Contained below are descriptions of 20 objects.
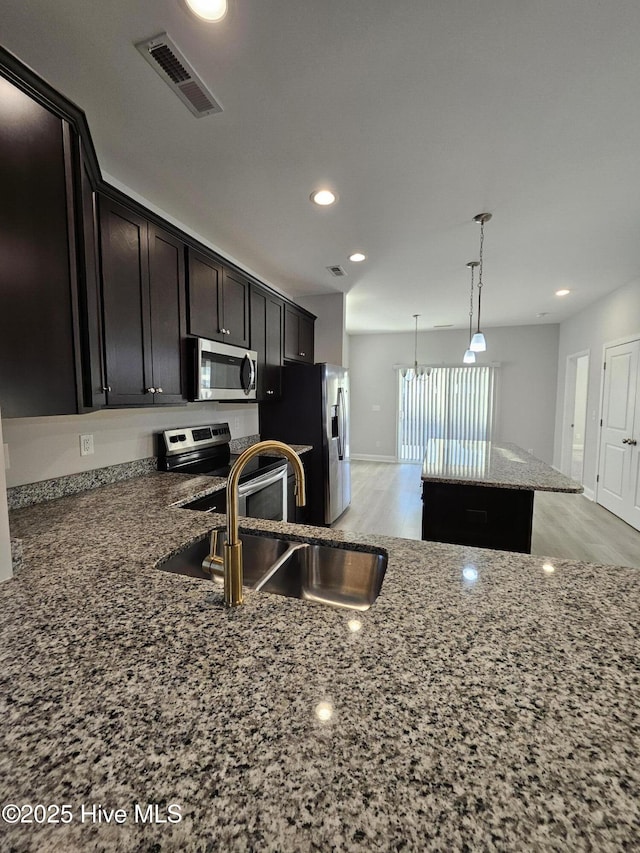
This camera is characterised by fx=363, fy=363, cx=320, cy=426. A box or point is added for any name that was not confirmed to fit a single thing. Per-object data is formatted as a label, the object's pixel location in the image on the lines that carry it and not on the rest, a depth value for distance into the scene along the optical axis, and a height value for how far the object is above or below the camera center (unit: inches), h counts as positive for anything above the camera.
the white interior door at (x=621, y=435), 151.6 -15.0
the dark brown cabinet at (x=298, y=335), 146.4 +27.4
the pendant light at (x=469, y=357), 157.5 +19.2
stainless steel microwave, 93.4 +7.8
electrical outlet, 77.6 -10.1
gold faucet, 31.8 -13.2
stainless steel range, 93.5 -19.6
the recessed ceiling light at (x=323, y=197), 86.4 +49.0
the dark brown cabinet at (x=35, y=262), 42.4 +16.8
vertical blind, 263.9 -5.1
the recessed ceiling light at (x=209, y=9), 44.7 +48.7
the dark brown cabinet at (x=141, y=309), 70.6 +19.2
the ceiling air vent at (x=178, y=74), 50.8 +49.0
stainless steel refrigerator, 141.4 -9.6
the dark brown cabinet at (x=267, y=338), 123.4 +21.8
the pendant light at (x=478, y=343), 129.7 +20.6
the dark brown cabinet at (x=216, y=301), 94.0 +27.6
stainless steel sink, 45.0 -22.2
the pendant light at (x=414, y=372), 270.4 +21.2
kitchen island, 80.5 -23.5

+ + + + + + +

*What is expected*. Only one number is expected: the count of lines above that contain the string "recessed".

*Completed task*. 2